Compare multiple versions of onnxruntime#
One important task is check the onnxruntime does not run slower for any new version. The following tools were developped for that purpose.
Step 1: save a test#
We need to first to save the model and the input onnxruntime must
be evaluated on. This is done with function save_for_benchmark_or_test
.
<<<
import os
import numpy as np
from sklearn.datasets import make_regression
from sklearn.ensemble import RandomForestRegressor
from skl2onnx import to_onnx
from onnx_extended.tools.run_onnx import save_for_benchmark_or_test
# The dimension of the problem.
batch_size = 100
n_features = 10
n_trees = 2
max_depth = 3
# Let's create model.
X, y = make_regression(batch_size * 2, n_features=n_features, n_targets=1)
X, y = X.astype(np.float32), y.astype(np.float32)
model = RandomForestRegressor(n_trees, max_depth=max_depth, n_jobs=-1)
model.fit(X[:batch_size], y[:batch_size])
# target_opset is used to select opset an old version of onnxruntime can process.
onx = to_onnx(model, X[:1], target_opset=17)
# Let's save the model and the inputs on disk.
folder = "test_ort_version"
if not os.path.exists(folder):
os.mkdir(folder)
inputs = [X]
save_for_benchmark_or_test(folder, "rf", onx, inputs)
# Let's see what was saved.
for r, d, f in os.walk(folder):
for name in f:
full_name = os.path.join(r, name)
print(f"{os.stat(full_name).st_size / 2 ** 10:1.1f} Kb: {full_name}")
>>>
1.6 Kb: test_ort_version/rf/model.onnx
7.8 Kb: test_ort_version/rf/test_data_set_0/input_0.pb
0.8 Kb: test_ort_version/rf/test_data_set_0/output_0.pb
The output are not used to measure the performance but it can be used to evaluate the discrepancies.
Step 2: evaluate multiple versions of onnxruntime#
It calls function bench_virtual
.
import os
from onnx_extended.tools.run_onnx import bench_virtual
folder = os.path.abspath("test_ort_version/rf")

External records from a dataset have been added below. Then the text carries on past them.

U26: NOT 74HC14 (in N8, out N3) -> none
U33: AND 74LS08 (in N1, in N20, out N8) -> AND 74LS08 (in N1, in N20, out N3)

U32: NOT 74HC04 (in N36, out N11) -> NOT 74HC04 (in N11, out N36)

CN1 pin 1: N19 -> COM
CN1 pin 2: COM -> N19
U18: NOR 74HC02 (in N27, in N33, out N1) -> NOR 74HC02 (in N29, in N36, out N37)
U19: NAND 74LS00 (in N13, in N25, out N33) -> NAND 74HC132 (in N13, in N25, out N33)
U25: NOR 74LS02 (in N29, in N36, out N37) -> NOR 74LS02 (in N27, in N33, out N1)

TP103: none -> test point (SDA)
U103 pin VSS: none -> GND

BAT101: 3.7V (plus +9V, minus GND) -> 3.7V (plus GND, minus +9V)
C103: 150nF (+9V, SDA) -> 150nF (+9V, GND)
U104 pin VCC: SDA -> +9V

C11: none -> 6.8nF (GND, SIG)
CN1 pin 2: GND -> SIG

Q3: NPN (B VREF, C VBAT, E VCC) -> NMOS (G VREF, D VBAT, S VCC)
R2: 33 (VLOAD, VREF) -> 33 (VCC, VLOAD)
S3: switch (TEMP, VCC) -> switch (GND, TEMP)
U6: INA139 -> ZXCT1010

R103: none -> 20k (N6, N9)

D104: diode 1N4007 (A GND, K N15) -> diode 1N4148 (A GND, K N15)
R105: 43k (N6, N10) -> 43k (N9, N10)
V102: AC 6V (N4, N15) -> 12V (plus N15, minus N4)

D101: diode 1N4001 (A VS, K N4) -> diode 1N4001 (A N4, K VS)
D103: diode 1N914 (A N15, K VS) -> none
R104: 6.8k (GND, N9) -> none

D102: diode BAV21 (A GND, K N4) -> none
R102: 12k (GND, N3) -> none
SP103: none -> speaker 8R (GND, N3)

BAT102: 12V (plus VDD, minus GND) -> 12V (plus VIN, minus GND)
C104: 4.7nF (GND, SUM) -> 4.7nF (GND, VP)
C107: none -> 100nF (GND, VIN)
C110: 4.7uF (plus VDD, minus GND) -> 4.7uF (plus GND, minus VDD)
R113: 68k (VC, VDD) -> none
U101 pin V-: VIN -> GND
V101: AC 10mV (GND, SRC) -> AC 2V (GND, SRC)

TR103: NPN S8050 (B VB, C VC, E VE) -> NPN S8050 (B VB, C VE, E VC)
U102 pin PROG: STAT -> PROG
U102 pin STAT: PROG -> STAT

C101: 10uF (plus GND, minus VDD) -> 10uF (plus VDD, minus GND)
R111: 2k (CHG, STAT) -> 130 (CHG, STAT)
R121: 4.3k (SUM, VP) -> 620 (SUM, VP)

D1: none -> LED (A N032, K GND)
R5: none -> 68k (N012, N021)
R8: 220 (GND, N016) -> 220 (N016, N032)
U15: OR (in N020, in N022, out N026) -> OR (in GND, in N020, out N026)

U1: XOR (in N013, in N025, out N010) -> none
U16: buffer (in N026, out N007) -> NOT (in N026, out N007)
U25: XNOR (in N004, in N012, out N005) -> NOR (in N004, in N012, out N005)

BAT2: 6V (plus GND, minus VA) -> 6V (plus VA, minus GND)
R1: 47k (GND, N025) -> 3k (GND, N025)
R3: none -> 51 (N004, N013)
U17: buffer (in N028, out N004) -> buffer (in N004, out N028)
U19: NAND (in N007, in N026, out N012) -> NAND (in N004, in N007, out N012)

virtual_env = os.path.abspath("venv")
runtimes = ["ReferenceEvaluator", "CReferenceEvaluator", "onnxruntime"]
modules = [
{"onnx-extended": "0.2.1", "onnx": "1.14.1", "onnxruntime": "1.16.0"},
{"onnx-extended": "0.2.1", "onnx": "1.14.1", "onnxruntime": "1.15.1"},
{"onnx-extended": "0.2.1", "onnx": "1.14.1", "onnxruntime": "1.14.1"},
{"onnx-extended": "0.2.1", "onnx": "1.14.1", "onnxruntime": "1.13.1"},
{"onnx-extended": "0.2.1", "onnx": "1.14.1", "onnxruntime": "1.12.1"},
]
filter_fct = (
lambda rt, modules: rt == "onnxruntime" or modules["onnxruntime"] == "1.16.0"
)
df = bench_virtual(
folder,
virtual_env,
verbose=1,
modules=modules,
runtimes=runtimes,
warmup=5,
repeat=10,
save_as_dataframe="results.csv",
filter_fct=filter_fct,
)
columns = ["runtime", "b_avg_time", "runtime", "v_onnxruntime"]
print(df[columns])
The output would look like:
[bench_virtual] 1/5 18:01:02 onnx==1.14.1 onnx-extended==0.2.1 onnxruntime==1.16.0
[bench_virtual] 2/5 18:01:06 onnx==1.14.1 onnx-extended==0.2.1 onnxruntime==1.15.1
[bench_virtual] 3/5 18:01:09 onnx==1.14.1 onnx-extended==0.2.1 onnxruntime==1.14.1
[bench_virtual] 4/5 18:01:12 onnx==1.14.1 onnx-extended==0.2.1 onnxruntime==1.13.1
[bench_virtual] 5/5 18:01:15 onnx==1.14.1 onnx-extended==0.2.1 onnxruntime==1.12.1
runtime b_avg_time runtime v_onnxruntime
0 ReferenceEvaluator 0.001879 ReferenceEvaluator 1.16.0
1 CReferenceEvaluator 0.000042 CReferenceEvaluator 1.16.0
2 onnxruntime 0.000013 onnxruntime 1.16.0
3 onnxruntime 0.000012 onnxruntime 1.15.1
4 onnxruntime 0.000017 onnxruntime 1.14.1
5 onnxruntime 0.000012 onnxruntime 1.13.1
6 onnxruntime 0.000011 onnxruntime 1.12.1
The differences are not significant on such small model except for the python runtime.